By Tim Sandle     Feb 15, 2019 in Technology
An artificial intelligence has been programmed so that it enters into 'sleep mode' with the aim of enhancing performance. The process is based on a mathematical model.
The type of artificial intelligence being piloted for 'sleep mode' is an artificial neural network, which is based on biological neural networks. Such systems would never ordinarily switch off and 'sleep'. However, to simulate this very human activity and to encourage background activity to continue (inducing something analogous to 'dreaming'), Italian scientists have programmed a type of artificial neural network termed a Hopfield network to do just this.
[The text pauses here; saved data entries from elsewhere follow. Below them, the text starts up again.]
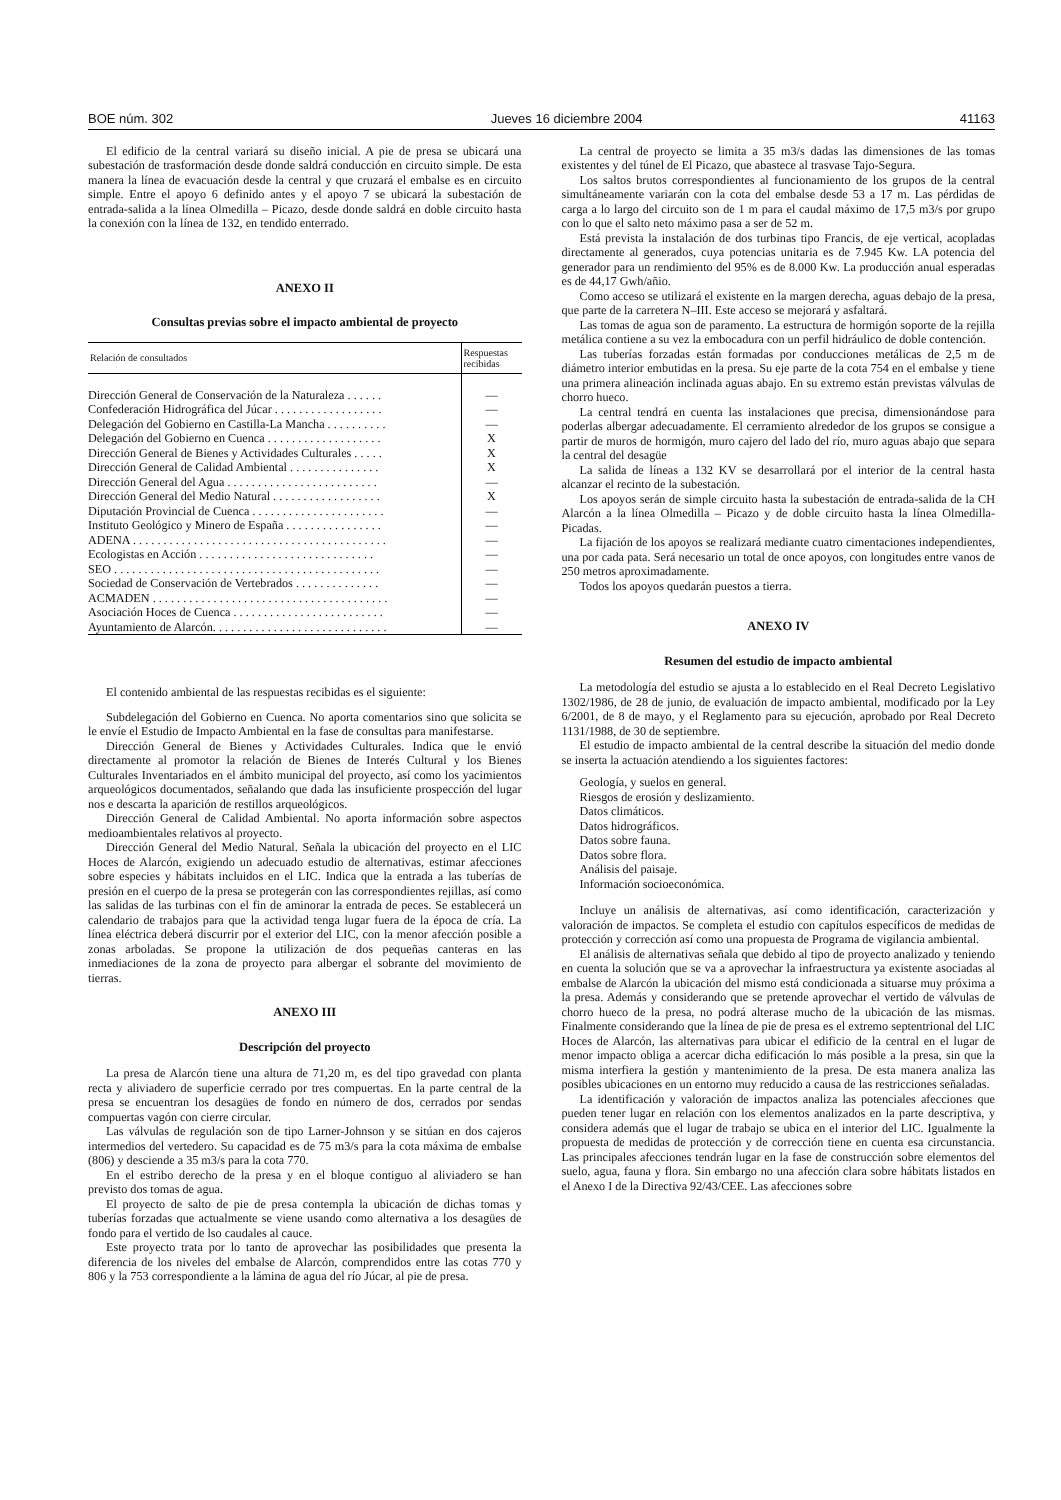BOE núm. 302 Jueves 16 diciembre 2004 41163
El edificio de la central variará su diseño inicial. A pie de presa se ubicará una subestación de trasformación desde donde saldrá conducción en circuito simple. De esta manera la línea de evacuación desde la central y que cruzará el embalse es en circuito simple. Entre el apoyo 6 definido antes y el apoyo 7 se ubicará la subestación de entrada-salida a la línea Olmedilla – Picazo, desde donde saldrá en doble circuito hasta la conexión con la línea de 132, en tendido enterrado.
ANEXO II
Consultas previas sobre el impacto ambiental de proyecto
| Relación de consultados | Respuestas recibidas |
| --- | --- |
| Dirección General de Conservación de la Naturaleza . . . . . . | — |
| Confederación Hidrográfica del Júcar . . . . . . . . . . . . . . . . . . | — |
| Delegación del Gobierno en Castilla-La Mancha . . . . . . . . . . | — |
| Delegación del Gobierno en Cuenca . . . . . . . . . . . . . . . . . . . | X |
| Dirección General de Bienes y Actividades Culturales . . . . . | X |
| Dirección General de Calidad Ambiental . . . . . . . . . . . . . . . | X |
| Dirección General del Agua . . . . . . . . . . . . . . . . . . . . . . . . . | — |
| Dirección General del Medio Natural . . . . . . . . . . . . . . . . . . | X |
| Diputación Provincial de Cuenca . . . . . . . . . . . . . . . . . . . . . . | — |
| Instituto Geológico y Minero de España . . . . . . . . . . . . . . . . | — |
| ADENA . . . . . . . . . . . . . . . . . . . . . . . . . . . . . . . . . . . . . . . . . . | — |
| Ecologistas en Acción . . . . . . . . . . . . . . . . . . . . . . . . . . . . . | — |
| SEO . . . . . . . . . . . . . . . . . . . . . . . . . . . . . . . . . . . . . . . . . . . . | — |
| Sociedad de Conservación de Vertebrados . . . . . . . . . . . . . . | — |
| ACMADEN . . . . . . . . . . . . . . . . . . . . . . . . . . . . . . . . . . . . . . . | — |
| Asociación Hoces de Cuenca . . . . . . . . . . . . . . . . . . . . . . . . . | — |
| Ayuntamiento de Alarcón. . . . . . . . . . . . . . . . . . . . . . . . . . . . . | — |
El contenido ambiental de las respuestas recibidas es el siguiente:
Subdelegación del Gobierno en Cuenca. No aporta comentarios sino que solicita se le envíe el Estudio de Impacto Ambiental en la fase de consultas para manifestarse.
Dirección General de Bienes y Actividades Culturales. Indica que le envió directamente al promotor la relación de Bienes de Interés Cultural y los Bienes Culturales Inventariados en el ámbito municipal del proyecto, así como los yacimientos arqueológicos documentados, señalando que dada las insuficiente prospección del lugar nos e descarta la aparición de restillos arqueológicos.
Dirección General de Calidad Ambiental. No aporta información sobre aspectos medioambientales relativos al proyecto.
Dirección General del Medio Natural. Señala la ubicación del proyecto en el LIC Hoces de Alarcón, exigiendo un adecuado estudio de alternativas, estimar afecciones sobre especies y hábitats incluidos en el LIC. Indica que la entrada a las tuberías de presión en el cuerpo de la presa se protegerán con las correspondientes rejillas, así como las salidas de las turbinas con el fin de aminorar la entrada de peces. Se establecerá un calendario de trabajos para que la actividad tenga lugar fuera de la época de cría. La línea eléctrica deberá discurrir por el exterior del LIC, con la menor afección posible a zonas arboladas. Se propone la utilización de dos pequeñas canteras en las inmediaciones de la zona de proyecto para albergar el sobrante del movimiento de tierras.
ANEXO III
Descripción del proyecto
La presa de Alarcón tiene una altura de 71,20 m, es del tipo gravedad con planta recta y aliviadero de superficie cerrado por tres compuertas. En la parte central de la presa se encuentran los desagües de fondo en número de dos, cerrados por sendas compuertas vagón con cierre circular.
Las válvulas de regulación son de tipo Larner-Johnson y se sitúan en dos cajeros intermedios del vertedero. Su capacidad es de 75 m3/s para la cota máxima de embalse (806) y desciende a 35 m3/s para la cota 770.
En el estribo derecho de la presa y en el bloque contiguo al aliviadero se han previsto dos tomas de agua.
El proyecto de salto de pie de presa contempla la ubicación de dichas tomas y tuberías forzadas que actualmente se viene usando como alternativa a los desagües de fondo para el vertido de lso caudales al cauce.
Este proyecto trata por lo tanto de aprovechar las posibilidades que presenta la diferencia de los niveles del embalse de Alarcón, comprendidos entre las cotas 770 y 806 y la 753 correspondiente a la lámina de agua del río Júcar, al pie de presa.
La central de proyecto se limita a 35 m3/s dadas las dimensiones de las tomas existentes y del túnel de El Picazo, que abastece al trasvase Tajo-Segura.
Los saltos brutos correspondientes al funcionamiento de los grupos de la central simultáneamente variarán con la cota del embalse desde 53 a 17 m. Las pérdidas de carga a lo largo del circuito son de 1 m para el caudal máximo de 17,5 m3/s por grupo con lo que el salto neto máximo pasa a ser de 52 m.
Está prevista la instalación de dos turbinas tipo Francis, de eje vertical, acopladas directamente al generados, cuya potencias unitaria es de 7.945 Kw. LA potencia del generador para un rendimiento del 95% es de 8.000 Kw. La producción anual esperadas es de 44,17 Gwh/añio.
Como acceso se utilizará el existente en la margen derecha, aguas debajo de la presa, que parte de la carretera N–III. Este acceso se mejorará y asfaltará.
Las tomas de agua son de paramento. La estructura de hormigón soporte de la rejilla metálica contiene a su vez la embocadura con un perfil hidráulico de doble contención.
Las tuberías forzadas están formadas por conducciones metálicas de 2,5 m de diámetro interior embutidas en la presa. Su eje parte de la cota 754 en el embalse y tiene una primera alineación inclinada aguas abajo. En su extremo están previstas válvulas de chorro hueco.
La central tendrá en cuenta las instalaciones que precisa, dimensionándose para poderlas albergar adecuadamente. El cerramiento alrededor de los grupos se consigue a partir de muros de hormigón, muro cajero del lado del río, muro aguas abajo que separa la central del desagüe
La salida de líneas a 132 KV se desarrollará por el interior de la central hasta alcanzar el recinto de la subestación.
Los apoyos serán de simple circuito hasta la subestación de entrada-salida de la CH Alarcón a la línea Olmedilla – Picazo y de doble circuito hasta la línea Olmedilla-Picadas.
La fijación de los apoyos se realizará mediante cuatro cimentaciones independientes, una por cada pata. Será necesario un total de once apoyos, con longitudes entre vanos de 250 metros aproximadamente.
Todos los apoyos quedarán puestos a tierra.
ANEXO IV
Resumen del estudio de impacto ambiental
La metodología del estudio se ajusta a lo establecido en el Real Decreto Legislativo 1302/1986, de 28 de junio, de evaluación de impacto ambiental, modificado por la Ley 6/2001, de 8 de mayo, y el Reglamento para su ejecución, aprobado por Real Decreto 1131/1988, de 30 de septiembre.
El estudio de impacto ambiental de la central describe la situación del medio donde se inserta la actuación atendiendo a los siguientes factores:
Geología, y suelos en general.
Riesgos de erosión y deslizamiento.
Datos climáticos.
Datos hidrográficos.
Datos sobre fauna.
Datos sobre flora.
Análisis del paisaje.
Información socioeconómica.
Incluye un análisis de alternativas, así como identificación, caracterización y valoración de impactos. Se completa el estudio con capítulos específicos de medidas de protección y corrección así como una propuesta de Programa de vigilancia ambiental.
El análisis de alternativas señala que debido al tipo de proyecto analizado y teniendo en cuenta la solución que se va a aprovechar la infraestructura ya existente asociadas al embalse de Alarcón la ubicación del mismo está condicionada a situarse muy próxima a la presa. Además y considerando que se pretende aprovechar el vertido de válvulas de chorro hueco de la presa, no podrá alterase mucho de la ubicación de las mismas. Finalmente considerando que la línea de pie de presa es el extremo septentrional del LIC Hoces de Alarcón, las alternativas para ubicar el edificio de la central en el lugar de menor impacto obliga a acercar dicha edificación lo más posible a la presa, sin que la misma interfiera la gestión y mantenimiento de la presa. De esta manera analiza las posibles ubicaciones en un entorno muy reducido a causa de las restricciones señaladas.
La identificación y valoración de impactos analiza las potenciales afecciones que pueden tener lugar en relación con los elementos analizados en la parte descriptiva, y considera además que el lugar de trabajo se ubica en el interior del LIC. Igualmente la propuesta de medidas de protección y de corrección tiene en cuenta esa circunstancia. Las principales afecciones tendrán lugar en la fase de construcción sobre elementos del suelo, agua, fauna y flora. Sin embargo no una afección clara sobre hábitats listados en el Anexo I de la Directiva 92/43/CEE. Las afecciones sobre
A Hopfield network is a type of recurrent artificial neural network, where the system functions as a content-addressable ("associative") memory system with binary threshold nodes. Hopfield networks have been used to provide a working model for understanding human memory.
The basis of the research was to determine whether 'sleep' benefits an artificial intelligence system the same way as it benefits people.
Sleep is essential for human brain health. The sleep process enables neurons to address all the unnecessary synaptic connections that are formed during the day. The physiological term for this is synaptic homeostasis, and it is necessary for preventing the brain from being overrun by useless memories. This is one of the reasons why a good night's sleep is necessary for maintaining cognitive performance.
The research suggests that something similar could be occurring when artificial neural networks are allowed to enter 'sleep mode' and begin to 'dream.' The researchers defined an “awake regime” and a “sleep regime” for their associative neural network. When they forced the network “to sleep”, they assessed the extent that the clearness of spurious stored patterns and consolidation of pure ones occurred.
The results were very successful, according to Science Alert. Without sleep, the maximal capacity of the network was rated α=0.14 (the α symbol represents the number of stored bits per synapse); however, when a sleep cycle was incorporated, the network reached its theoretical limit - α=1. Hence, the findings suggest that sleeping is as essential for an artificial intelligence, as it is for a biological one.
The research has been published in the journal Neural Networks, in a paper titled "Dreaming neural networks: Forgetting spurious memories and reinforcing pure ones."